Per riuscire nell’intento, Anfuso ha affidato un doppio ruolo a Pambieri, che oltre ad interpretare l’anziano professore Carmelo Franzò – uno dei personaggi più cari al suo autore, e ruolo che fu di Gian Maria Volonté nel suo ultimo film italiano, per la regia di Emidio Greco – riveste anche quello di narratore, colui che detta i tempi dell’azione, ne chiarisce e sottolinea i significati, che insomma assume la voce di Sciascia, alternando due postazioni ai due lati della scena, come a osservare gli eventi da punti di vista differenti.

In tal modo si recupera in parte il complesso sistema segnico e metaforico del romanzo, e si porge allo spettatore una vicenda dalle fosche tinte gialle tutt’altro che “semplice”, dove un omicidio pare un suicidio, e realtà e apparenza sono nodi complicati da sciogliere. Inoltre, il regista (coadiuvato da Matteo Munari) è ricorso ad un espediente del teatro classico greco, supportando il racconto con una sorta di coro: a turno i personaggi ripetono frasi della voce narrante, sottolineando e commentando l’azione, che poi prende vita nell’autentica dimensione drammaturgica del dialogo, in una continua rifrazione di concetti e tesi, che così acquistano una maggiore pregnanza anche simbolica. La grande presenza scenica di Pambieri, la consolidata capacità di modulare i timbri della voce, le espressioni, i gesti, l’abilità nel giocare con i registri – drammatico, ironico, grottesco – permettono quindi allo spettacolo di trasporre in scena la ricchissima prosa di Sciascia, alternando momenti d’una comicità sardonica ad altri di tensione, nell’inesausta ricerca della verità.

L’idea scenografica, curata da Alessandro Chiti, è volutamente minimale: una grande libreria, come a richiamare la passione di Sciascia per la lettura, la sua grande cultura; delle piccole scrivanie e delle sedie a rappresentare l’ufficio di un commissariato e d’un giudice istruttore, una struttura rettangolare con una porta che raffigura una villa, una scala buia che conduce su un solaio: come nel vero teatro, è l’immaginazione a riempire gli spazi, con la parola.
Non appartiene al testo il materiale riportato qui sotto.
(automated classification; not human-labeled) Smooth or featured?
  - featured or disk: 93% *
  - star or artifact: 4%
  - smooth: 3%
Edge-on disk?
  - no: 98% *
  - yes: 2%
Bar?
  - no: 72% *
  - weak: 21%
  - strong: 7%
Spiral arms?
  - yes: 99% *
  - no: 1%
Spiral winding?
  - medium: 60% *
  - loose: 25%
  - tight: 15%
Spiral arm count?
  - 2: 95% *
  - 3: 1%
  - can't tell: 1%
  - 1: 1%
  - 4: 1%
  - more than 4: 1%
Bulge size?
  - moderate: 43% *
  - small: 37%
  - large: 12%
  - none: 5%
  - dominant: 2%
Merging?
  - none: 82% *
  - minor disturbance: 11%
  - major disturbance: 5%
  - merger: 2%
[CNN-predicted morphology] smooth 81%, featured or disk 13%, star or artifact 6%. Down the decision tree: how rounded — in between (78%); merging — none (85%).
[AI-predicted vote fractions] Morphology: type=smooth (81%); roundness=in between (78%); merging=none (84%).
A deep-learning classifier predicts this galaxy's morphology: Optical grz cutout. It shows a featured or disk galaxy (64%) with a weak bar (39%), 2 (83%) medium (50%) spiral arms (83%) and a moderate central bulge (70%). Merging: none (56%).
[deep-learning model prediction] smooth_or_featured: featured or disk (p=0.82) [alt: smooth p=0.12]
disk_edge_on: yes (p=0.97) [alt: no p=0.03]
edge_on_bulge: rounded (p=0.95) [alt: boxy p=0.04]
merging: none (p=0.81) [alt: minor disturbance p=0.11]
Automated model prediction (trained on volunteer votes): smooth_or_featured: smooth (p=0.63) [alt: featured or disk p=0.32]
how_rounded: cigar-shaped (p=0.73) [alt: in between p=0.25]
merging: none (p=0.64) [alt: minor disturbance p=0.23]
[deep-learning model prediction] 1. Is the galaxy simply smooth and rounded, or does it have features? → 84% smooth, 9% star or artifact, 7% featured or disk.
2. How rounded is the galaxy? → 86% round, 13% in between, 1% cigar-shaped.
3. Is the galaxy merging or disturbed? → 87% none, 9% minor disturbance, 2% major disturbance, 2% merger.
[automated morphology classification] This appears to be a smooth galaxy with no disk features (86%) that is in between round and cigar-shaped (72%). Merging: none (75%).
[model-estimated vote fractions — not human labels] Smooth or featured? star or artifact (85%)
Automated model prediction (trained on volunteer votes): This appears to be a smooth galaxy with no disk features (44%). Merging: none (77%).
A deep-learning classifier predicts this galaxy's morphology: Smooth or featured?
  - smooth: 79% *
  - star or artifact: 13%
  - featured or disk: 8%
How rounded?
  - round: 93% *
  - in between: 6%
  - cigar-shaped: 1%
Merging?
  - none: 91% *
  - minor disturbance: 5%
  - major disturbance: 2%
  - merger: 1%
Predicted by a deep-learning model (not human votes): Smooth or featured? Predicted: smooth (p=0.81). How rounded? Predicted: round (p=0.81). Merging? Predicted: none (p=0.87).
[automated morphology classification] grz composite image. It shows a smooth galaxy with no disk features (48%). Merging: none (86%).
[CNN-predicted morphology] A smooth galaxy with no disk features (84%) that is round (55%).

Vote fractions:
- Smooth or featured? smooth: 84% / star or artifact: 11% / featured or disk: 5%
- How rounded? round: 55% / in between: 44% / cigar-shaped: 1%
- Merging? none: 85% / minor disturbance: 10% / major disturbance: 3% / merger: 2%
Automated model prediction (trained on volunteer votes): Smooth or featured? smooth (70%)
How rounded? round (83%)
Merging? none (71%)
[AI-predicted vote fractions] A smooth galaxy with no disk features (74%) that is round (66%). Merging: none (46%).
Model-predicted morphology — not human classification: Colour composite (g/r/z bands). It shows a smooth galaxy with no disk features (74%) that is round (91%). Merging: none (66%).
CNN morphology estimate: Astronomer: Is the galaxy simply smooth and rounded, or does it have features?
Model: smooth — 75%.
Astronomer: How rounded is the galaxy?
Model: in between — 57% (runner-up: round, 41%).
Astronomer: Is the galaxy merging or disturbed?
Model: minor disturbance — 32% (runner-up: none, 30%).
Minimaliste le musiche di Paolo Daniele, con accordi in minore e rade note di piano dall’intensità modulata a seconda della tensione, i costumi demodé di Isabella Rizza (l’azione si svolge sul finire degli anni Ottanta del secolo scorso, ma gli abiti paiono anche più antichi, come a raffigurare un tempo che tende a cristallizzarsi), e le luci virate sui toni bianchi di Pietro Sperduti.

La regia ha scelto di accentuare l’elemento ironico del testo di partenza, con punte nel grottesco e financo nel macchiettistico, ed è grazie alla misurata ed elegante recitazione di Pambieri che lo spettacolo evita facili derive. Ma la pièce rende appieno la critica feroce di Sciascia alle storture della nostra società, delle nostre istituzioni, il grido inascoltato per l’affermazione di un’autentica giustizia, mai soddisfatta. E ancora, i temi cari allo scrittore siciliano, con il dimidiante dissidio tra realtà e apparenza, tra la recita in cui tutti siamo impegnati quotidianamente nelle nostre esistenze e la verità dei fatti, spesso indicibile e che si manifesta in grovigli difficili da sbrigliare, la fede nella forza della ragione.

Ammirevole l’assoluta aderenza voluta da Anfuso al linguaggio del romanziere, persino ai suoi tempi: la rappresentazione dura un’ora e un quarto, più o meno quanto la lettura del testo originale. Un lasso di tempo speso davvero bene per chi assisterà allo spettacolo.